The third path wound about the wild hillside, through ferns and heather, and that was the way to Elfland, and that way they rode. And still they rode through a country of dark night, and they crossed great black rivers, and they saw neither sun nor moon, but they heard the roaring of the sea. From that country they came into the light, and into the beautiful garden that lies round the castle of the Fairy Queen. There they lived in a noble company of gallant knights and fair ladies. All seemed very mirthful, and they rode, and hunted, and danced; and it was never dark night, nor broad daylight, but like early summer dawn before the sun has risen.
There Randal said that he had quite forgotten his mother and Jean, and the world where he was born, and Fairnilee.
But one day he happened to see a beautiful golden bottle of a strange shape, all set with diamonds, and he opened it.

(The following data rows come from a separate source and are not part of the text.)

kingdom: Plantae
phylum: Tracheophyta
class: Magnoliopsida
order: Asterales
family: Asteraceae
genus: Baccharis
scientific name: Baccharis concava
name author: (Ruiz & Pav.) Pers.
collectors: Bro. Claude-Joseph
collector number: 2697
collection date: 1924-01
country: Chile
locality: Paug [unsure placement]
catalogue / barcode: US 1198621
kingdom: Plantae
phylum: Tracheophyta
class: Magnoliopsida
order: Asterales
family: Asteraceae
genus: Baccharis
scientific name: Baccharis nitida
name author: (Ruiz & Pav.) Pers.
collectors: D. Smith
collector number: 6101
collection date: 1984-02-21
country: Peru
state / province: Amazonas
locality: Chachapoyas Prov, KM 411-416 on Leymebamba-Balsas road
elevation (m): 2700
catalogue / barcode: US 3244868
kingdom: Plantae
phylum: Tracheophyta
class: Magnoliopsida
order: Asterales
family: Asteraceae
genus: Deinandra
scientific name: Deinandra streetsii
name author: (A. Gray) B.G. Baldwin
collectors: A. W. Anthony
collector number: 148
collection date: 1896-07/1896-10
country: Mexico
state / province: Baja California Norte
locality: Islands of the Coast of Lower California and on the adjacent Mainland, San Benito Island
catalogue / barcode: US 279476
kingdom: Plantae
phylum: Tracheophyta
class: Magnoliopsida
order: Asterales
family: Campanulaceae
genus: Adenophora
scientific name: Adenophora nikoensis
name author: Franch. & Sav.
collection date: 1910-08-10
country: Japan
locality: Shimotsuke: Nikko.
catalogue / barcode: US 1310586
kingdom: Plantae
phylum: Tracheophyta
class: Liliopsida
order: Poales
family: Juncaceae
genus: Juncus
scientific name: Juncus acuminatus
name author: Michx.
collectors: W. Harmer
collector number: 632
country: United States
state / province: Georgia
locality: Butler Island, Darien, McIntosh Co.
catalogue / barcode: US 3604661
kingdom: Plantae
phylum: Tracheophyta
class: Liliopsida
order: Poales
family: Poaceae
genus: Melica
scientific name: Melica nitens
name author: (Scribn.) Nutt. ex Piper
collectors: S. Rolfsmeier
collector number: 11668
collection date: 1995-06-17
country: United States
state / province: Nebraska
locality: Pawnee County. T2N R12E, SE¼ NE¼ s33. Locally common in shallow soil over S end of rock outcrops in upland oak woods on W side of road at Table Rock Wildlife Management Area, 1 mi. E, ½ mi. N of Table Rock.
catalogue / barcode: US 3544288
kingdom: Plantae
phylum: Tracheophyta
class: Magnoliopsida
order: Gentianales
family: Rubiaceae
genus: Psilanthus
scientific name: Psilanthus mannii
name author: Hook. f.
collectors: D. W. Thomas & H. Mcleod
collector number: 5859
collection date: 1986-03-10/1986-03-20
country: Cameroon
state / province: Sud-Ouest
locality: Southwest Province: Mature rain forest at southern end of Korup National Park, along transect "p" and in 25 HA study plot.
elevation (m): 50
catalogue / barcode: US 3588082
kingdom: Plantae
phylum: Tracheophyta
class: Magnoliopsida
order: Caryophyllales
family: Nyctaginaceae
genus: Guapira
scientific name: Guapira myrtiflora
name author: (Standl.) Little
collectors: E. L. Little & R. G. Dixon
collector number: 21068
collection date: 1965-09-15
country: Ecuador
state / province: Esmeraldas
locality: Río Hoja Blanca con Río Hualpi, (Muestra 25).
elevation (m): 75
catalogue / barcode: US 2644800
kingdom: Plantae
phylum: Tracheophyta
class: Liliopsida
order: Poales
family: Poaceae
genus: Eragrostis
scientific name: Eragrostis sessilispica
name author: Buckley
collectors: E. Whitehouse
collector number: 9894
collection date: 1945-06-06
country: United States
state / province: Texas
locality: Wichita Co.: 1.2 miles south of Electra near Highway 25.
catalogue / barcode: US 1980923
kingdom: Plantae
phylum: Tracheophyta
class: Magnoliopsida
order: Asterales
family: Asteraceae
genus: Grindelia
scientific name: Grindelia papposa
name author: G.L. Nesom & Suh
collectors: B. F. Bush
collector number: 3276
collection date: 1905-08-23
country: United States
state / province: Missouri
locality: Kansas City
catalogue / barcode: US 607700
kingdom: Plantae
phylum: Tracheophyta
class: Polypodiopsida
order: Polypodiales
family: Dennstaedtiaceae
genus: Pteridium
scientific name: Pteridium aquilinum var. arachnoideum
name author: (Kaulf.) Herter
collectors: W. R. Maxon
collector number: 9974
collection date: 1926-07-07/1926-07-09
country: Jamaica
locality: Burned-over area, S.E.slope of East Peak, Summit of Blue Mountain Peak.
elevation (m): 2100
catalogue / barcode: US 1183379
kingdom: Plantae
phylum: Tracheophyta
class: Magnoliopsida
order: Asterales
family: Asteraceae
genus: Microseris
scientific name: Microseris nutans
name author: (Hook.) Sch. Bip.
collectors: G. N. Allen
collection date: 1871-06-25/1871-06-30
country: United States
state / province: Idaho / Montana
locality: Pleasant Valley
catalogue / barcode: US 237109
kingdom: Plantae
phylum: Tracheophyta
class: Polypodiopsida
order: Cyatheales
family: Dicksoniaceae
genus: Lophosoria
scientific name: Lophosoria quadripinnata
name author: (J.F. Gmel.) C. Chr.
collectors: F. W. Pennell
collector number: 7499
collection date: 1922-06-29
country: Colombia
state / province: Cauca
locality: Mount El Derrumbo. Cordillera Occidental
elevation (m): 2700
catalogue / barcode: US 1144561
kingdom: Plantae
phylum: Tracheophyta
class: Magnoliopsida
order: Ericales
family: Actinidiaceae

There was in it a sweet-smelling water, as clear as crystal, and he poured it into his hand, and passed his hand over his eyes. Now this water had the power to destroy the “glamour” in Fairyland, and make people see it as it really was. And when Randal touched his eyes with it, lo, everything was changed in a moment. He saw that nothing was what it had seemed. The gold vanished from the embroidered curtains, the light grew dim and wretched like a misty winter day.
The Fairy Queen, that had seemed so happy and beautiful in her bright dress, was a weary, pale woman in black, with a melancholy face and melancholy eyes. She looked as if she had been there for thousands of years, always longing for the sunlight and the earth, and the wind and rain. There were sleepy poppies twisted in her hair, instead of a golden crown. And the knights and ladies were changed. They looked but half alive; and some, in place of their gay green robes, were dressed in rusty mail, pierced with spears and stained with blood. And some were in burial robes of white, and some in dresses torn or dripping with water, or marked with the burning of fire. All were dressed strangely in some ancient fashion; their weapons were old-fashioned, too, unlike any that Randal had ever seen on earth. And their festivals were not of dainty meats, but of cold, tasteless flesh, and of beans, and pulse, and such things as the old heathens, before the coming of the Gospel, used to offer to the dead. It was dreadful to see them at such feasts, and dancing, and riding, and pretending to be merry with hollow faces and unhappy eyes.
And Randal wearied of Fairyland, which now that he saw it clearly looked like a great unending stretch of sand and barren grassy country, beside a grey sea where there was no tide. All the woods were of black cypress trees and poplar, and a wind from the sea drove a sea-mist through them, white and cold, and it blew through the open courts of the fairy castle.
So Randal longed more and more for the old earth he had left, and the changes of summer and autumn? and the streams of Tweed, and the hills, and his friends. Then the voice of Jeanie had come down to him, sounding from far away. And he was sent up by the Fairy Queen in a fairy form, as a hideous dwarf, to frighten her away from the white roses in the enchanted forest.
But her goodness and her courage had saved him, for he was a christened knight, and not a man of the fairy world. And he had taken his own form again beneath her hand, when she signed him with the Cross, and here he was, safe and happy, at home at Fairnilee.